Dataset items
+-------+

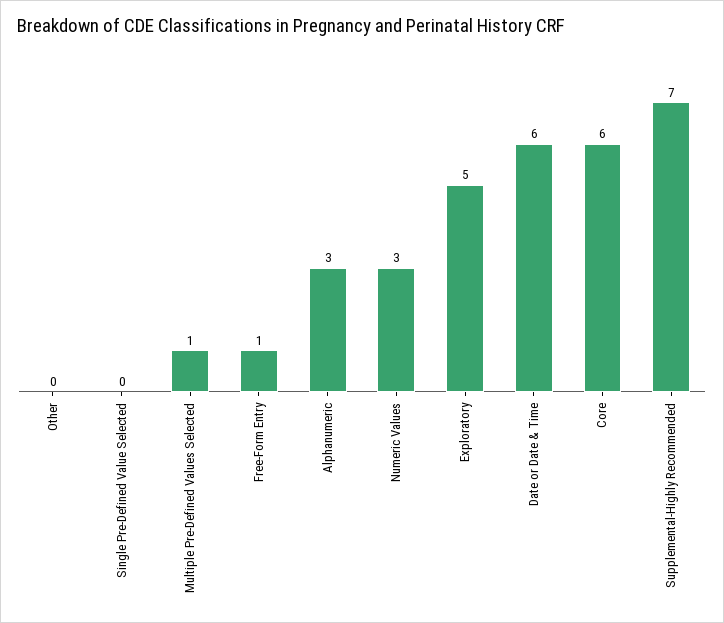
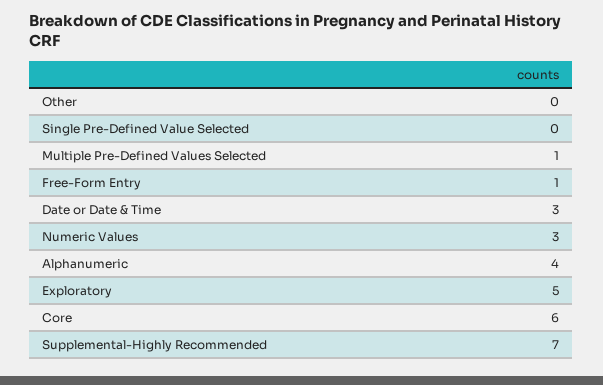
  {
    "Other": 0,
    "Single Pre-Defined Value Selected": 0,
    "Multiple Pre-Defined Values Selected": 1,
    "Free-Form Entry": 1,
-   "Alphanumeric": 3,
+   "Alphanumeric": 4,
    "Numeric Values": 3,
    "Exploratory": 5,
-   "Date or Date & Time": 6,
+   "Date or Date & Time": 3,
    "Core": 6,
    "Supplemental-Highly Recommended": 7
  }

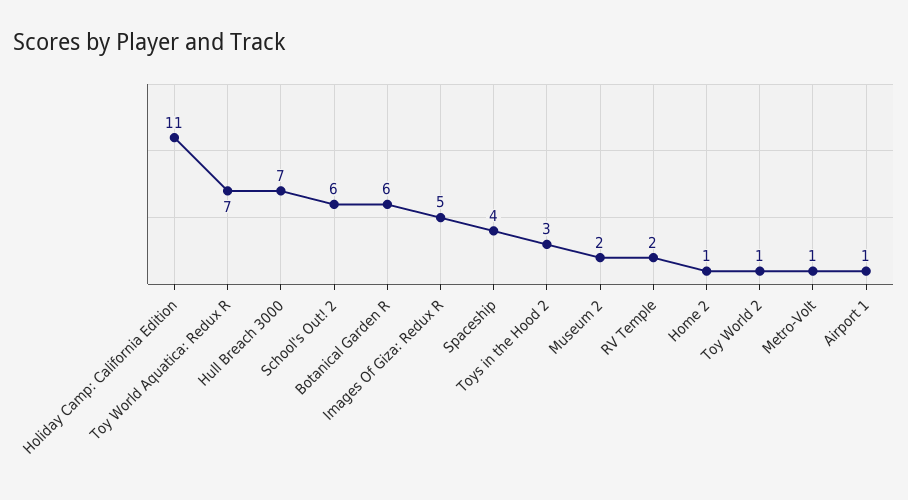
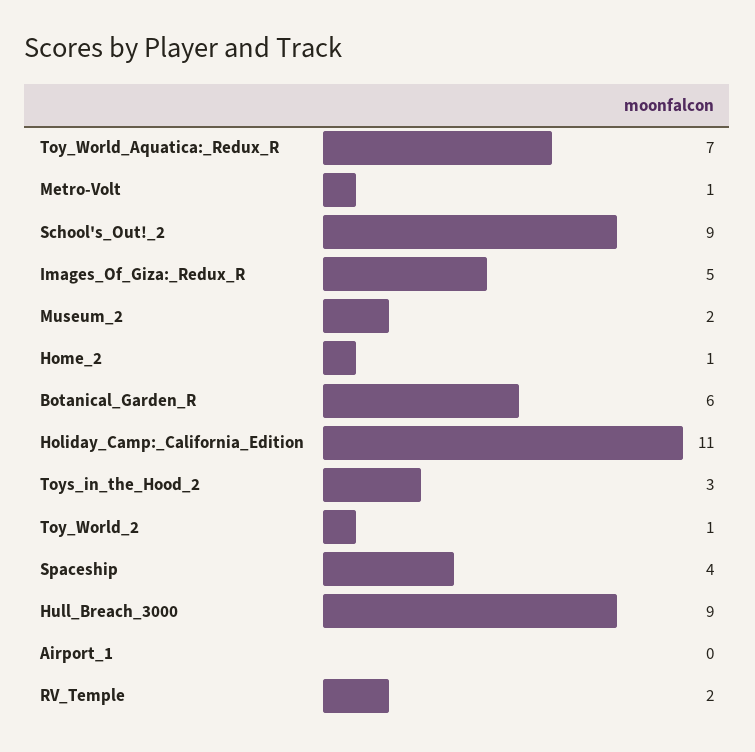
  {
    "Holiday Camp: California Edition": 11,
    "Toy World Aquatica: Redux R": 7,
-   "Hull Breach 3000": 7,
+   "Hull Breach 3000": 9,
-   "School's Out! 2": 6,
+   "School's Out! 2": 9,
    "Botanical Garden R": 6,
    "Images Of Giza: Redux R": 5,
    "Spaceship": 4,
    "Toys in the Hood 2": 3,
    "Museum 2": 2,
    "RV Temple": 2,
    "Home 2": 1,
    "Toy World 2": 1,
    "Metro-Volt": 1,
-   "Airport 1": 1
+   "Airport 1": 0
  }

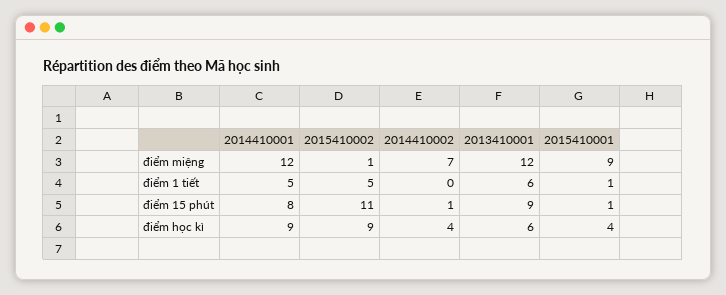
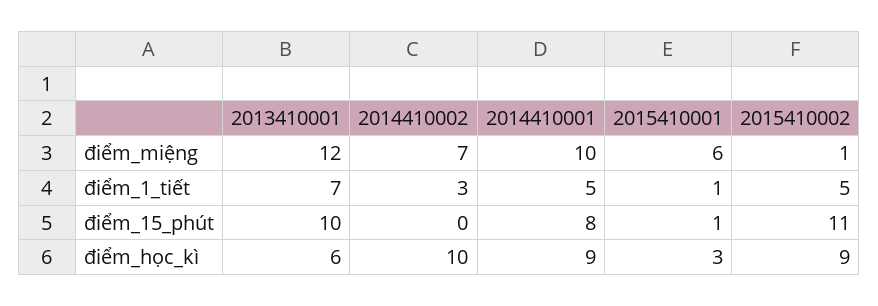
  {
    "2014410001": {
-     "điểm miệng": 12,
+     "điểm miệng": 10,
      "điểm 1 tiết": 5,
      "điểm 15 phút": 8,
      "điểm học kì": 9
    },
    "2015410002": {
      "điểm miệng": 1,
      "điểm 1 tiết": 5,
      "điểm 15 phút": 11,
      "điểm học kì": 9
    },
    "2014410002": {
      "điểm miệng": 7,
-     "điểm 1 tiết": 0,
+     "điểm 1 tiết": 3,
-     "điểm 15 phút": 1,
+     "điểm 15 phút": 0,
-     "điểm học kì": 4
+     "điểm học kì": 10
    },
    "2013410001": {
      "điểm miệng": 12,
-     "điểm 1 tiết": 6,
+     "điểm 1 tiết": 7,
-     "điểm 15 phút": 9,
+     "điểm 15 phút": 10,
      "điểm học kì": 6
    },
    "2015410001": {
-     "điểm miệng": 9,
+     "điểm miệng": 6,
      "điểm 1 tiết": 1,
      "điểm 15 phút": 1,
-     "điểm học kì": 4
+     "điểm học kì": 3
    }
  }

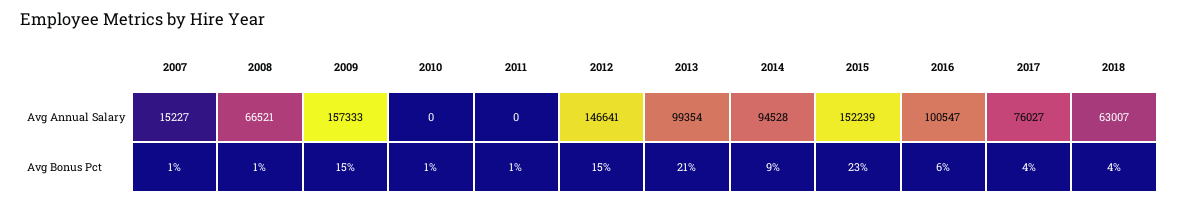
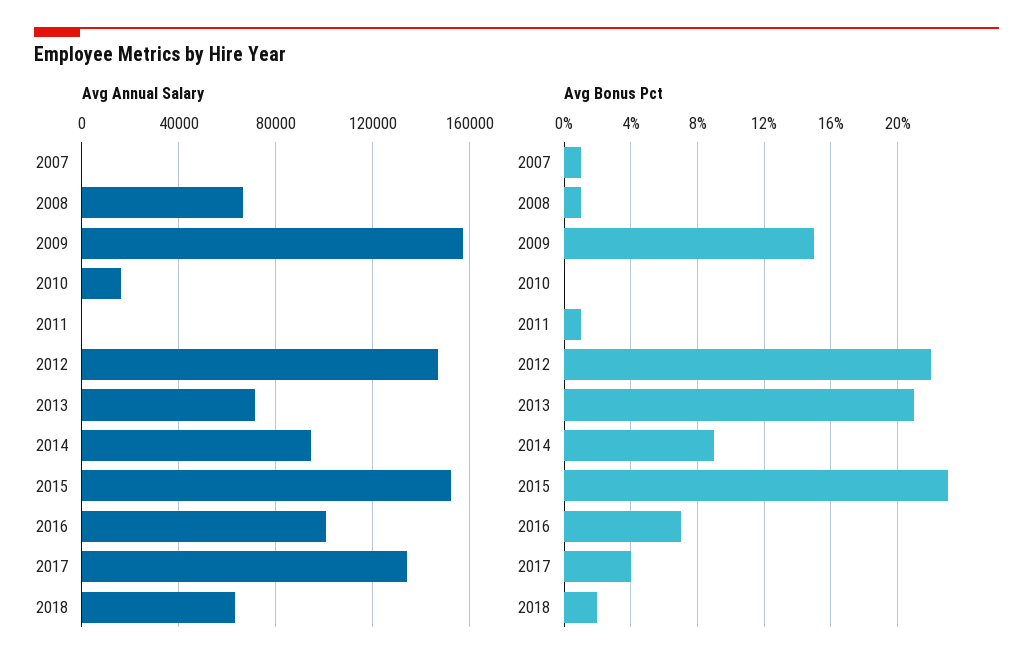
  {
    "Avg Annual Salary": {
-     "2007": 15227,
+     "2007": 0,
      "2008": 66521,
      "2009": 157333,
-     "2010": 0,
+     "2010": 15000,
      "2011": 0,
      "2012": 146641,
-     "2013": 99354,
+     "2013": 70000,
      "2014": 94528,
      "2015": 152239,
      "2016": 100547,
-     "2017": 76027,
+     "2017": 135000,
      "2018": 63007
    },
    "Avg Bonus Pct": {
      "2007": 1,
      "2008": 1,
      "2009": 15,
-     "2010": 1,
+     "2010": 0,
      "2011": 1,
-     "2012": 15,
+     "2012": 22,
      "2013": 21,
      "2014": 9,
      "2015": 23,
-     "2016": 6,
+     "2016": 7,
      "2017": 4,
-     "2018": 4
+     "2018": 2
    }
  }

+-------+

WHAT IS NEEDED: All lines in the data that contain the word "Hull" should be copied.

SOLUTION FOR THIS TASK:
-   "Hull Breach 3000": 7,
+   "Hull Breach 3000": 9,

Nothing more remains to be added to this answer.